“Some war,” he said dismissively. “What am I at war with? My cancer. And what is my cancer? My cancer is me. The tumors are made of me. They’re made of me as surely as my brain and my heart are made of me. It is a civil war, Hazel Grace, with a predetermined winner.”
The Fault in Our Stars is a novel for young adults. The main characters are terminally ill - "cancer-kids" - and the story is very bittersweet. That is no doubt one of the reasons, why it is so popular (I would say along with the film adaptation). Besides it is very well written - as far as I can appretiate english writing.
You don’t get to choose if you get hurt in this world, old man, but you do have some say in who hurts you. I like my choices. I hope she likes hers.
What makes it so special (at least for me) is in the way how it presents the search for "meaning of life". When you are 16, you feel like the whole universe is in front of you waiting to be explored.

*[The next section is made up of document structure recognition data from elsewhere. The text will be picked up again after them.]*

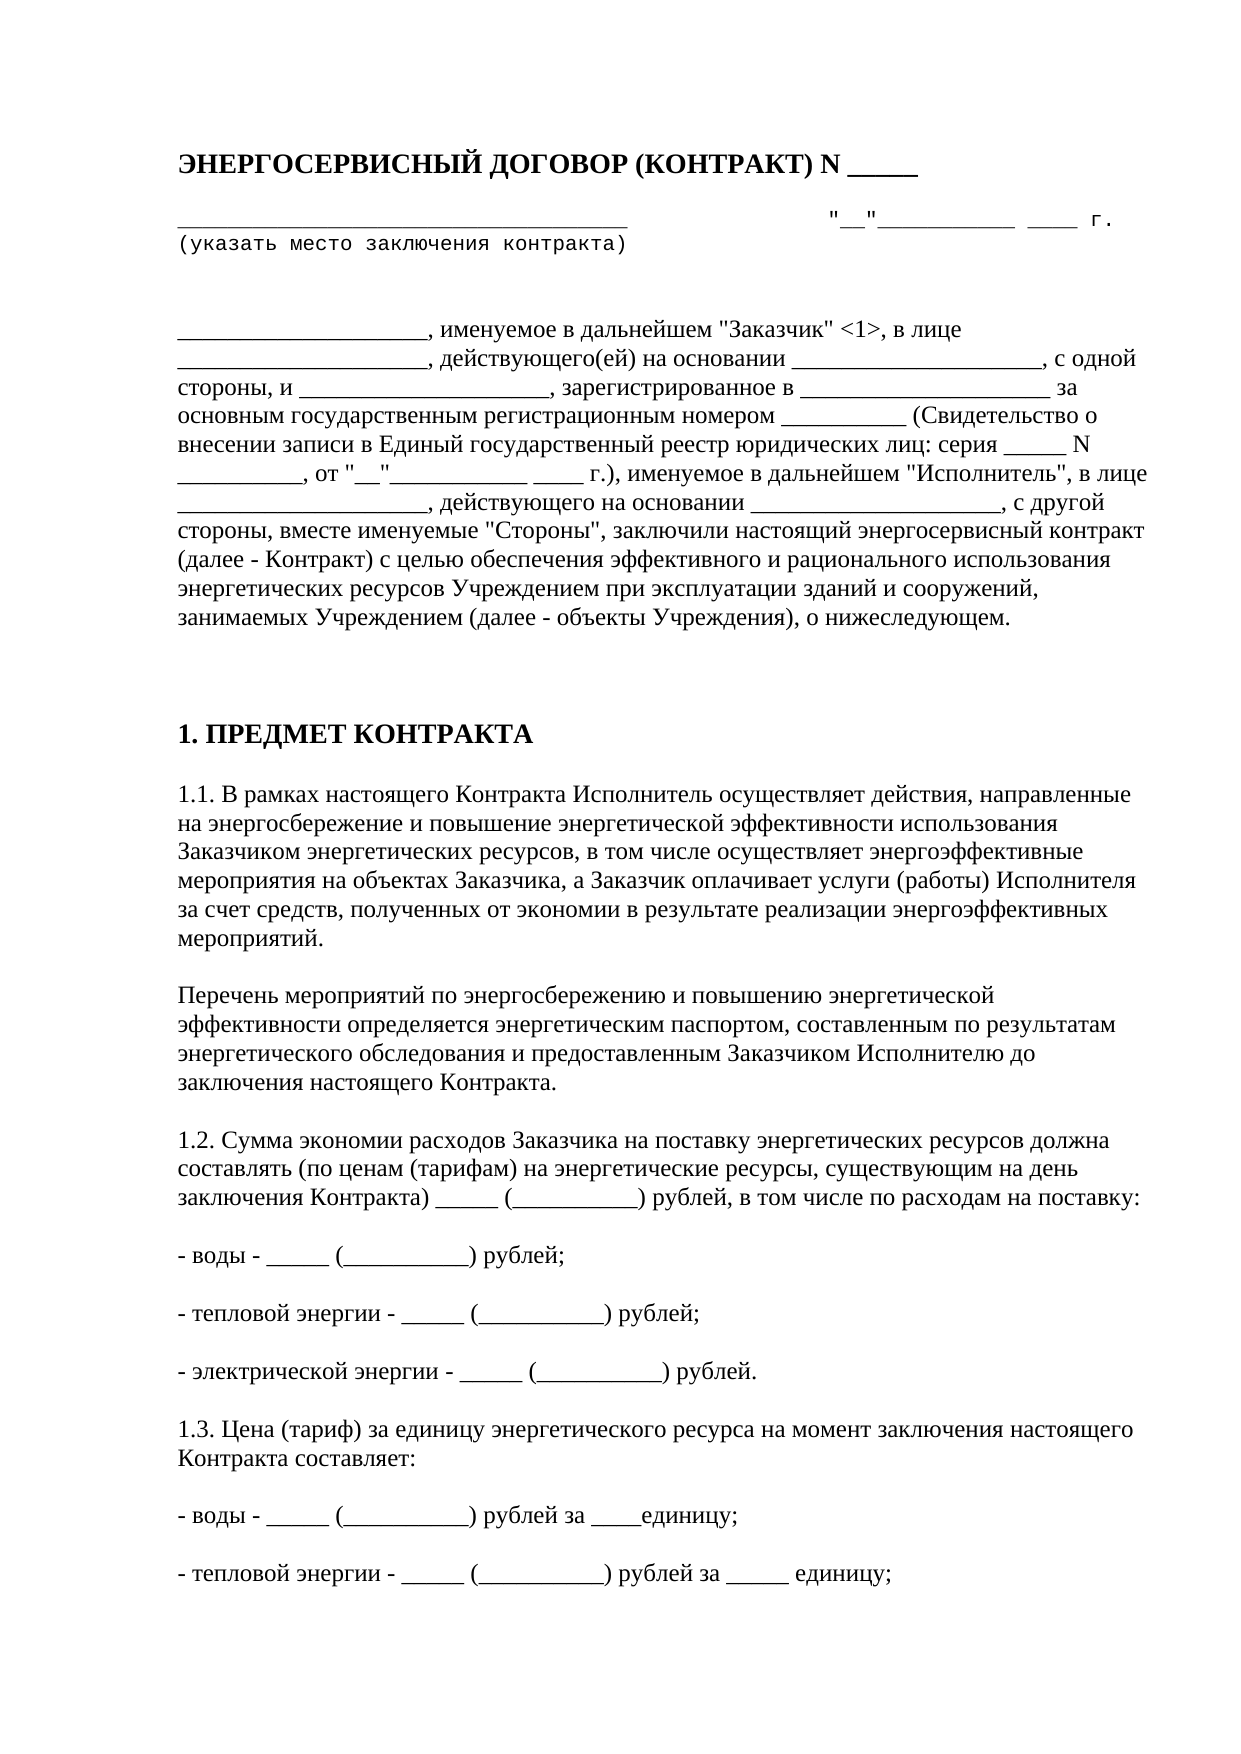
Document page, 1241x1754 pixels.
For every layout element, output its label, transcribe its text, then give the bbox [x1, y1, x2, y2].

text 1.1. В рамках настоящего Контракта Исполнитель осуществляет действия, направленные на энергосбережение и повышение энергетической эффективности использования Заказчиком энергетических ресурсов, в том числе осуществляет энергоэффективные мероприятия на объектах Заказчика, а Заказчик оплачивает услуги (работы) Исполнителя за счет средств, полученных от экономии в результате реализации энергоэффективных мероприятий. [177, 779, 1152, 951]
text Перечень мероприятий по энергосбережению и повышению энергетической эффективности определяется энергетическим паспортом, составленным по результатам энергетического обследования и предоставленным Заказчиком Исполнителю до заключения настоящего Контракта. [177, 981, 1152, 1096]
text - воды - _____ (__________) рублей за ____единицу; [177, 1501, 1152, 1529]
text 1.3. Цена (тариф) за единицу энергетического ресурса на момент заключения настоящего Контракта составляет: [177, 1414, 1152, 1471]
text - тепловой энергии - _____ (__________) рублей; [177, 1298, 1152, 1327]
text ____________________________________ "__"___________ ____ г. [177, 209, 1152, 232]
text - тепловой энергии - _____ (__________) рублей за _____ единицу; [177, 1558, 1152, 1587]
text - воды - _____ (__________) рублей; [177, 1240, 1152, 1269]
text 1.2. Сумма экономии расходов Заказчика на поставку энергетических ресурсов должна составлять (по ценам (тарифам) на энергетические ресурсы, существующим на день заключения Контракта) _____ (__________) рублей, в том числе по расходам на поставку: [177, 1125, 1152, 1211]
text - электрической энергии - _____ (__________) рублей. [177, 1356, 1152, 1385]
text (указать место заключения контракта) [177, 232, 1152, 256]
text ЭНЕРГОСЕРВИСНЫЙ ДОГОВОР (КОНТРАКТ) N _____ [177, 147, 1152, 180]
text ____________________, именуемое в дальнейшем "Заказчик" <1>, в лице ____________________, действующего(ей) на основании ____________________, с одной стороны, и ____________________, зарегистрированное в ____________________ за основным государственным регистрационным номером __________ (Свидетельство о внесении записи в Единый государственный реестр юридических лиц: серия _____ N __________, от "__"___________ ____ г.), именуемое в дальнейшем "Исполнитель", в лице ____________________, действующего на основании ____________________, с другой стороны, вместе именуемые "Стороны", заключили настоящий энергосервисный контракт (далее - Контракт) с целью обеспечения эффективного и рационального использования энергетических ресурсов Учреждением при эксплуатации зданий и сооружений, занимаемых Учреждением (далее - объекты Учреждения), о нижеследующем. [177, 314, 1152, 630]
text 1. ПРЕДМЕТ КОНТРАКТА [177, 717, 1152, 750]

You have plenty of time to decide what is important in life. But what if you knew that there is no bright future for you? That you might not live more than few more years? You start to think differently. You ask yourself questions you wouldn't else even imagine.
Dad smiled. He put a big arm around me and pulled me to him, kissing the side of my head. “I don’t know what I believe, Hazel. I thought being an adult meant knowing what you believe, but that has not been my experience.”
I feel like we so often postpone (or snooze like on an alarm clock) the difficult decisions. We count on the fact, that we can do it tommorow. That we have all the time in our hands.
I can start jogging (tommorow).
I can write to my friend (tommorow).
I can be better person (tommorow).
But what would our lives be, if there was no certainty of tommorow?
“Some tourists think Amsterdam is a city of sin, but in truth it is a city of freedom. And in freedom, most people find sin.”